### Provided data
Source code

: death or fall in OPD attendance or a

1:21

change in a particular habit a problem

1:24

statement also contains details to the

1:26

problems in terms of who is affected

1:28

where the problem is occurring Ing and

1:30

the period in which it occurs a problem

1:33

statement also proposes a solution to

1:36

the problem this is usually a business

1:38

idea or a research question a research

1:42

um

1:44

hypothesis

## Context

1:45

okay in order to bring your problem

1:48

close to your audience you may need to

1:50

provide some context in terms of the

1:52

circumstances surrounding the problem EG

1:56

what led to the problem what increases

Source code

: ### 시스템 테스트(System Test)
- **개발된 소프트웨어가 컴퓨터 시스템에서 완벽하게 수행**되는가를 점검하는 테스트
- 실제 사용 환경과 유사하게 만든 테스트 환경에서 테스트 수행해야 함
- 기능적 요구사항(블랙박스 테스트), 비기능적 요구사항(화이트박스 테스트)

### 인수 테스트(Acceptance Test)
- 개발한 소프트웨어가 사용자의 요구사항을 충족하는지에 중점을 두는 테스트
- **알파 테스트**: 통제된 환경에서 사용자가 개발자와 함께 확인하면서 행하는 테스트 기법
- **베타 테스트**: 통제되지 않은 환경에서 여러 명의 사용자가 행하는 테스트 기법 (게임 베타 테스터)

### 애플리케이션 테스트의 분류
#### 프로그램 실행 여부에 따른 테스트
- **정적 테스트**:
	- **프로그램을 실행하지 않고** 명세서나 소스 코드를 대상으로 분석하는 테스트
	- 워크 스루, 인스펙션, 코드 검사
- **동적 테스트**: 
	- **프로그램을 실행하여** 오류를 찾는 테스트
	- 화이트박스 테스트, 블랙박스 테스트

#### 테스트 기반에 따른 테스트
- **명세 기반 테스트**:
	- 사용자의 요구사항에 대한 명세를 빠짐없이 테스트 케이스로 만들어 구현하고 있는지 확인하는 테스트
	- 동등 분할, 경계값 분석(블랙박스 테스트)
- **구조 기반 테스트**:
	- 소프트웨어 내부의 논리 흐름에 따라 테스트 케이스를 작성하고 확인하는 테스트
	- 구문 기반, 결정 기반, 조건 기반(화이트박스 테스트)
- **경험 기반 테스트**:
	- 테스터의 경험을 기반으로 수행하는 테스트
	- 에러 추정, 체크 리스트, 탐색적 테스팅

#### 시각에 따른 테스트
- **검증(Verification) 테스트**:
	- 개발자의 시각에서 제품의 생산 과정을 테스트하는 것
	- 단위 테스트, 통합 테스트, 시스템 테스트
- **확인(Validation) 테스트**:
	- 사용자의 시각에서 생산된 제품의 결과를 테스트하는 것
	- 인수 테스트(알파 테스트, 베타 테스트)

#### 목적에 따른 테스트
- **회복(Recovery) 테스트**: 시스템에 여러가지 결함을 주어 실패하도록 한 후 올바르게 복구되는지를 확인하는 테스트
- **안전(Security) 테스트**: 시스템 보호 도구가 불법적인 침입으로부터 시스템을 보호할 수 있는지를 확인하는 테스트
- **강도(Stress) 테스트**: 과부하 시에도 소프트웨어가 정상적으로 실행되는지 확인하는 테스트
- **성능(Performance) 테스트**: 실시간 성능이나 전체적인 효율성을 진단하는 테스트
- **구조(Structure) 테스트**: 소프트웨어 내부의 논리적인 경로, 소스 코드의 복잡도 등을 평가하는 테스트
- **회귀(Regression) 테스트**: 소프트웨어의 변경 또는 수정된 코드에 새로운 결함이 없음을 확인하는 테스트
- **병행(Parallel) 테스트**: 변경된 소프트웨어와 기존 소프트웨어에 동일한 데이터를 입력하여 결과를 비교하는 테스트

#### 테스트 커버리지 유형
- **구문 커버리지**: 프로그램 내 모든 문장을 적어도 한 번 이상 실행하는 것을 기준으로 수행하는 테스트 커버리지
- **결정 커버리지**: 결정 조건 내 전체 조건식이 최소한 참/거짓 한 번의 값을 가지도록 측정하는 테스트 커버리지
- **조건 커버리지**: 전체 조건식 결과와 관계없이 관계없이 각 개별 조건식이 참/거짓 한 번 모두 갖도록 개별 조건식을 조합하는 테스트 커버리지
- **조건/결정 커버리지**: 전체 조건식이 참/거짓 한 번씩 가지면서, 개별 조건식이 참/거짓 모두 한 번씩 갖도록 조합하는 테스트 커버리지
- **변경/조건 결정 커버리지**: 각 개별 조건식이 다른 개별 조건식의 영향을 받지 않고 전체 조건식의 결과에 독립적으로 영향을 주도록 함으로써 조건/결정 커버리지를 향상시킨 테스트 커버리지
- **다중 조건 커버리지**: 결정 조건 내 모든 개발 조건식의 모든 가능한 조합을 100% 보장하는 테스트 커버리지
######
Exercise instructions: Set down the source text of every record above line for line, changing nothing.

Answer section:
Source code

: death or fall in OPD attendance or a

1:21

change in a particular habit a problem

1:24

statement also contains details to the

1:26

problems in terms of who is affected

1:28

where the problem is occurring Ing and

1:30

the period in which it occurs a problem

1:33

statement also proposes a solution to

1:36

the problem this is usually a business

1:38

idea or a research question a research

1:42

um

1:44

hypothesis

## Context

1:45

okay in order to bring your problem

1:48

close to your audience you may need to

1:50

provide some context in terms of the

1:52

circumstances surrounding the problem EG

1:56

what led to the problem what increases

Source code

: ### 시스템 테스트(System Test)
- **개발된 소프트웨어가 컴퓨터 시스템에서 완벽하게 수행**되는가를 점검하는 테스트
- 실제 사용 환경과 유사하게 만든 테스트 환경에서 테스트 수행해야 함
- 기능적 요구사항(블랙박스 테스트), 비기능적 요구사항(화이트박스 테스트)

### 인수 테스트(Acceptance Test)
- 개발한 소프트웨어가 사용자의 요구사항을 충족하는지에 중점을 두는 테스트
- **알파 테스트**: 통제된 환경에서 사용자가 개발자와 함께 확인하면서 행하는 테스트 기법
- **베타 테스트**: 통제되지 않은 환경에서 여러 명의 사용자가 행하는 테스트 기법 (게임 베타 테스터)

### 애플리케이션 테스트의 분류
#### 프로그램 실행 여부에 따른 테스트
- **정적 테스트**:
	- **프로그램을 실행하지 않고** 명세서나 소스 코드를 대상으로 분석하는 테스트
	- 워크 스루, 인스펙션, 코드 검사
- **동적 테스트**: 
	- **프로그램을 실행하여** 오류를 찾는 테스트
	- 화이트박스 테스트, 블랙박스 테스트

#### 테스트 기반에 따른 테스트
- **명세 기반 테스트**:
	- 사용자의 요구사항에 대한 명세를 빠짐없이 테스트 케이스로 만들어 구현하고 있는지 확인하는 테스트
	- 동등 분할, 경계값 분석(블랙박스 테스트)
- **구조 기반 테스트**:
	- 소프트웨어 내부의 논리 흐름에 따라 테스트 케이스를 작성하고 확인하는 테스트
	- 구문 기반, 결정 기반, 조건 기반(화이트박스 테스트)
- **경험 기반 테스트**:
	- 테스터의 경험을 기반으로 수행하는 테스트
	- 에러 추정, 체크 리스트, 탐색적 테스팅

#### 시각에 따른 테스트
- **검증(Verification) 테스트**:
	- 개발자의 시각에서 제품의 생산 과정을 테스트하는 것
	- 단위 테스트, 통합 테스트, 시스템 테스트
- **확인(Validation) 테스트**:
	- 사용자의 시각에서 생산된 제품의 결과를 테스트하는 것
	- 인수 테스트(알파 테스트, 베타 테스트)

#### 목적에 따른 테스트
- **회복(Recovery) 테스트**: 시스템에 여러가지 결함을 주어 실패하도록 한 후 올바르게 복구되는지를 확인하는 테스트
- **안전(Security) 테스트**: 시스템 보호 도구가 불법적인 침입으로부터 시스템을 보호할 수 있는지를 확인하는 테스트
- **강도(Stress) 테스트**: 과부하 시에도 소프트웨어가 정상적으로 실행되는지 확인하는 테스트
- **성능(Performance) 테스트**: 실시간 성능이나 전체적인 효율성을 진단하는 테스트
- **구조(Structure) 테스트**: 소프트웨어 내부의 논리적인 경로, 소스 코드의 복잡도 등을 평가하는 테스트
- **회귀(Regression) 테스트**: 소프트웨어의 변경 또는 수정된 코드에 새로운 결함이 없음을 확인하는 테스트
- **병행(Parallel) 테스트**: 변경된 소프트웨어와 기존 소프트웨어에 동일한 데이터를 입력하여 결과를 비교하는 테스트

#### 테스트 커버리지 유형
- **구문 커버리지**: 프로그램 내 모든 문장을 적어도 한 번 이상 실행하는 것을 기준으로 수행하는 테스트 커버리지
- **결정 커버리지**: 결정 조건 내 전체 조건식이 최소한 참/거짓 한 번의 값을 가지도록 측정하는 테스트 커버리지
- **조건 커버리지**: 전체 조건식 결과와 관계없이 관계없이 각 개별 조건식이 참/거짓 한 번 모두 갖도록 개별 조건식을 조합하는 테스트 커버리지
- **조건/결정 커버리지**: 전체 조건식이 참/거짓 한 번씩 가지면서, 개별 조건식이 참/거짓 모두 한 번씩 갖도록 조합하는 테스트 커버리지
- **변경/조건 결정 커버리지**: 각 개별 조건식이 다른 개별 조건식의 영향을 받지 않고 전체 조건식의 결과에 독립적으로 영향을 주도록 함으로써 조건/결정 커버리지를 향상시킨 테스트 커버리지
- **다중 조건 커버리지**: 결정 조건 내 모든 개발 조건식의 모든 가능한 조합을 100% 보장하는 테스트 커버리지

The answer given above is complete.